# Plexiglass/ acrylic glue?



## The Guy (Nov 26, 2010)

What is used for glueing plexiglass/acrylic material? Which one is aquarium safe and where can I buy it?


----------



## Unhallowed (Sep 12, 2011)

I believe there is a sticky on the topic. With brand and type and all that.


----------



## Dietmar (Dec 15, 2011)

"Weld on"
I think #4 for normal straight true edges, 16, which is thicker, for not so good edges. The truer your cuts, the stronger the bond. 
Talk to gklaw he has done that work before.
International plastics in Surrey carries it. Im sure other co would as well.


----------



## monocus (Sep 27, 2010)

*arcrylic glue*

methylene chloride


----------



## pieces71 (Apr 21, 2010)

monocus said:


> methylene chloride


+1........


----------



## SeaHorse_Fanatic (Apr 22, 2010)

Weldon. (as others have already posted)


----------



## gklaw (May 31, 2010)

Hey Laurie :

There used to be a Industrial plastic on 64th and Glover area. You will need the generic solvent ----chloride (pretty sure the same as Weldon 4) and the needle applicator as well. A small bottle goes a long way.

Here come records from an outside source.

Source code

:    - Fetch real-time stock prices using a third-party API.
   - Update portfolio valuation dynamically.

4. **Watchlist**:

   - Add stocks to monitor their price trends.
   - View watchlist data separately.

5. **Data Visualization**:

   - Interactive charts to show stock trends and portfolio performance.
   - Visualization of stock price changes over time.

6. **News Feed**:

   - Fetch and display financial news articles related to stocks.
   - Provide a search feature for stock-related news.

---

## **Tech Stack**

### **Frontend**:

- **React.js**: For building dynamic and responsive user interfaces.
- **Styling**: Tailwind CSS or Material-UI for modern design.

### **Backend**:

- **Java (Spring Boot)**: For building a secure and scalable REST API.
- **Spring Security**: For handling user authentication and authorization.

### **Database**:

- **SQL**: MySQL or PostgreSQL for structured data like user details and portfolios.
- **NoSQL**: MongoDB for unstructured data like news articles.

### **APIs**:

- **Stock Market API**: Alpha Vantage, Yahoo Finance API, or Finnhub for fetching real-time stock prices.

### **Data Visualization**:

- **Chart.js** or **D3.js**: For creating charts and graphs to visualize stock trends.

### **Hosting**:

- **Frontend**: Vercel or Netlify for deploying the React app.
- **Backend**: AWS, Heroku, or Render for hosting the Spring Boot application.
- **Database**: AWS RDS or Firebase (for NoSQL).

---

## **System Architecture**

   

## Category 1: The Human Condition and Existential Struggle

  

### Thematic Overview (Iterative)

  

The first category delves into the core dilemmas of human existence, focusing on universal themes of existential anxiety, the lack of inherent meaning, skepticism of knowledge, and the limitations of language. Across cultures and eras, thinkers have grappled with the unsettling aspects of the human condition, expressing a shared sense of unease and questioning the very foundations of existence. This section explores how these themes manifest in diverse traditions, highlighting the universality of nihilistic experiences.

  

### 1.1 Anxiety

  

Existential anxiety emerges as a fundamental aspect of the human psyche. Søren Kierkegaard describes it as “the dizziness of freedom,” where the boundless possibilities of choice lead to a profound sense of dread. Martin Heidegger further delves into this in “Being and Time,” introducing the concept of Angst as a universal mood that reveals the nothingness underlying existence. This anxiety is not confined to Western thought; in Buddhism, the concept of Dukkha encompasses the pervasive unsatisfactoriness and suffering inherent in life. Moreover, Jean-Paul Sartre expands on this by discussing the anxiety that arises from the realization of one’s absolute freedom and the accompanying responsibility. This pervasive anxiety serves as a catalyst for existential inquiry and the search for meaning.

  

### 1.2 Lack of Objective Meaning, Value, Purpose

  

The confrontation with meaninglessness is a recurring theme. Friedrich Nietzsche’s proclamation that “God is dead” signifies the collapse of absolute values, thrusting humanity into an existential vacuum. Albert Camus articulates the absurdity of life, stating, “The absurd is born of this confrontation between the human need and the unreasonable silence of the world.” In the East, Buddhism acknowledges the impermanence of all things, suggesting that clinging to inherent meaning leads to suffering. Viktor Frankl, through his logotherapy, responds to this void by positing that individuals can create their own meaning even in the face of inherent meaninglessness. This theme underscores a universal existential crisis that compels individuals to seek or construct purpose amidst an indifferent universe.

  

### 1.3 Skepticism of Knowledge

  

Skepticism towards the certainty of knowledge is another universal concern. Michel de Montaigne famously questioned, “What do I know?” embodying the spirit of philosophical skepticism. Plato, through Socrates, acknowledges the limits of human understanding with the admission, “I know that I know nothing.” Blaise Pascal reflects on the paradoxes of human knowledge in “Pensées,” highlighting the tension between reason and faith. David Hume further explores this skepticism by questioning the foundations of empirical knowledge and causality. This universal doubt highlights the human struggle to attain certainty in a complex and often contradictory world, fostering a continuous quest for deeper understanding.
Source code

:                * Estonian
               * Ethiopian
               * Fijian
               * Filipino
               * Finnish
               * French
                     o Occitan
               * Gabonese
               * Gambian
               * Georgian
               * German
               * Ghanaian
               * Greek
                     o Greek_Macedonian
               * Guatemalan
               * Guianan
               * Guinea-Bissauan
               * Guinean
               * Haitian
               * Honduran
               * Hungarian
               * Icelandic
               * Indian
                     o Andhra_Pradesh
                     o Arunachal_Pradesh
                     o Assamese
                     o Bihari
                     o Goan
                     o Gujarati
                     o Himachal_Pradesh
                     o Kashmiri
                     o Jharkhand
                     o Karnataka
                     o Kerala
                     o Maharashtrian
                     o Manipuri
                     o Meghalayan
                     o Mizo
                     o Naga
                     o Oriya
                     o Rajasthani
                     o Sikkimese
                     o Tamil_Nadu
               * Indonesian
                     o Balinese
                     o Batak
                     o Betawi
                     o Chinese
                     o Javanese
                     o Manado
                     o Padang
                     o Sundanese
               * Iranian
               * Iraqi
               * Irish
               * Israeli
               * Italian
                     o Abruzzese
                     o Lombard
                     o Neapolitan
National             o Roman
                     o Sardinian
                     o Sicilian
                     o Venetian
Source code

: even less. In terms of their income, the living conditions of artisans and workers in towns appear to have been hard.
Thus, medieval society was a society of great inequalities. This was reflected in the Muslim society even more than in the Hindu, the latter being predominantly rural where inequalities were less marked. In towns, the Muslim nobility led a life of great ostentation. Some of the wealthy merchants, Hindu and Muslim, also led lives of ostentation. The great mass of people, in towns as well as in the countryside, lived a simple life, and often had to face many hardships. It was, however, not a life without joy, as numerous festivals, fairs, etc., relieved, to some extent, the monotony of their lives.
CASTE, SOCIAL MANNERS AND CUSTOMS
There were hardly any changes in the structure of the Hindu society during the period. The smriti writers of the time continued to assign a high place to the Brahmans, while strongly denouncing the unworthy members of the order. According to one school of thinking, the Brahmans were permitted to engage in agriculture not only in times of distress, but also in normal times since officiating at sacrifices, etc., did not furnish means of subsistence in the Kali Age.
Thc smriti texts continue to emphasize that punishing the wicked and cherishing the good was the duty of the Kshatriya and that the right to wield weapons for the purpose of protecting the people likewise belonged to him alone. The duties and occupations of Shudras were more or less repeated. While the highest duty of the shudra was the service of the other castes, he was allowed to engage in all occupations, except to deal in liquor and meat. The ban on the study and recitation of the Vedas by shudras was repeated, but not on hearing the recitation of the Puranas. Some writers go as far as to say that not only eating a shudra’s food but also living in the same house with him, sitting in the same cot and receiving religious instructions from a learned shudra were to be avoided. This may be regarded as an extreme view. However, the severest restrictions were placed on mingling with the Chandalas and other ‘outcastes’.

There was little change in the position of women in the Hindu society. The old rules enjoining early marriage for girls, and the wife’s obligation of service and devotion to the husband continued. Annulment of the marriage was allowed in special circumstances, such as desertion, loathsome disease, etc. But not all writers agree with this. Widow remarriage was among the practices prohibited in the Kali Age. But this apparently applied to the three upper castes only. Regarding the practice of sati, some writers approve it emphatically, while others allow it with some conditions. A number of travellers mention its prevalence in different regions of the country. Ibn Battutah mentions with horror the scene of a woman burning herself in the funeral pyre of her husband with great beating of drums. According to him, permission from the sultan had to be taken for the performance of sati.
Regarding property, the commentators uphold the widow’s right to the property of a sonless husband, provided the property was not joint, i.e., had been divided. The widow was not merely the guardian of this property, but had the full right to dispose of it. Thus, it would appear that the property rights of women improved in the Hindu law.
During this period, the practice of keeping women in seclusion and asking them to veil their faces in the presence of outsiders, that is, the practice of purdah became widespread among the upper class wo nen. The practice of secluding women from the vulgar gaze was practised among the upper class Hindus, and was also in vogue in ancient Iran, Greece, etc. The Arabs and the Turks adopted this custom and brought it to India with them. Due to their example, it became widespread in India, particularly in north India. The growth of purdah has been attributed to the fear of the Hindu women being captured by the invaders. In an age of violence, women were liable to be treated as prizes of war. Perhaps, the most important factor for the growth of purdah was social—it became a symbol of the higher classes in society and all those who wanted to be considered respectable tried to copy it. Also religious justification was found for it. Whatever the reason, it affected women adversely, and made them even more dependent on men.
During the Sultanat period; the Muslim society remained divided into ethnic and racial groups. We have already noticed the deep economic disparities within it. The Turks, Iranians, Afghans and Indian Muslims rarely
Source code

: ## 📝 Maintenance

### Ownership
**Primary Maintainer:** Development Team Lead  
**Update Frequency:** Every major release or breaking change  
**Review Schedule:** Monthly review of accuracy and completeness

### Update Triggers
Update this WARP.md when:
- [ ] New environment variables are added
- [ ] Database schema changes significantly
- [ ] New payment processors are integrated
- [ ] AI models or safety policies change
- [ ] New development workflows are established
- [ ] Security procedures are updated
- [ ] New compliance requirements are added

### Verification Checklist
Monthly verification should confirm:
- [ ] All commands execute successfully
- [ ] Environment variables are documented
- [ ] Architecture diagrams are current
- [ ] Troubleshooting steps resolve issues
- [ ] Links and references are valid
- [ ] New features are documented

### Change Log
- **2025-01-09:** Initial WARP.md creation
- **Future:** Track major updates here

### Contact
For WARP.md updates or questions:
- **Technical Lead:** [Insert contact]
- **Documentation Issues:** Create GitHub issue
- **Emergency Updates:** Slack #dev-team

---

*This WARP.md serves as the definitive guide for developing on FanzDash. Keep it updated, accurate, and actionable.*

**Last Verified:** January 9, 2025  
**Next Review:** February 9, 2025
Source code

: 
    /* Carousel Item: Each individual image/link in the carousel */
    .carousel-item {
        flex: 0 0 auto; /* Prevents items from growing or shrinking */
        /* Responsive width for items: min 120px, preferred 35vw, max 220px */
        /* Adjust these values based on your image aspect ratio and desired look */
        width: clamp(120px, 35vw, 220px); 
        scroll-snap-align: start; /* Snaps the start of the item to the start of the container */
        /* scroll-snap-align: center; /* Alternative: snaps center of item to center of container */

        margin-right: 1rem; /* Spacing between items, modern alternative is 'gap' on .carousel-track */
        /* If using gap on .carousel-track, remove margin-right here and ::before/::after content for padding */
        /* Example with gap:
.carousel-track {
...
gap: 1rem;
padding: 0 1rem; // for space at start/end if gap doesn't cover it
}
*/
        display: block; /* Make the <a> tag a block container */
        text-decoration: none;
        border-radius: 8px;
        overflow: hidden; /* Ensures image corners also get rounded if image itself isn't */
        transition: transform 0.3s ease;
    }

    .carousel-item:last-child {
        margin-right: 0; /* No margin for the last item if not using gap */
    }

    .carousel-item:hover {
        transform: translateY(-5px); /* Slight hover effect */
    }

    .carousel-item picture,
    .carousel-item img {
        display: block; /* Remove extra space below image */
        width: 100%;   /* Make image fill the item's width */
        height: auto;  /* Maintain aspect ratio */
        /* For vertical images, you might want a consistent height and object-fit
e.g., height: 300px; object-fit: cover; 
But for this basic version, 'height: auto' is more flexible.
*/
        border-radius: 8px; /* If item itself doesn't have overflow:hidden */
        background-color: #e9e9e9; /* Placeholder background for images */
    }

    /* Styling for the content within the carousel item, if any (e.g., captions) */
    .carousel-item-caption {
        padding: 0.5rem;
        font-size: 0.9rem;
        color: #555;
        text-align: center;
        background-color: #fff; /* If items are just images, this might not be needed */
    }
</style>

You can come over to practice on some scrap pieces as well if you want. Cutting and fitting is important if you want it leak proof.

If you are just adding partitions to a sump of something, silicon works just fine.


----------



## SeaHorse_Fanatic (Apr 22, 2010)

Actually, I built a glass sump with acrylic baffles using silicone and the baffles blew out after a couple of months. I would use Weldon (or its generic form) for acrylic sumps and aquarium safe silicone for glass on glass applications. 

Silicone works on attaching acrylic overflow boxes to glass tanks because there is no great amount of water pressure on the bond.


----------



## gklaw (May 31, 2010)

Yep, need to know what is happening as flexiglass does flex if not stiffen. I would also avoid mixing glass with plexi due to significant difference in expansion in temperature fluctuation.


----------



## The Guy (Nov 26, 2010)

*Thanks*

Thanks for all the help from everyone. :bigsmile:


----------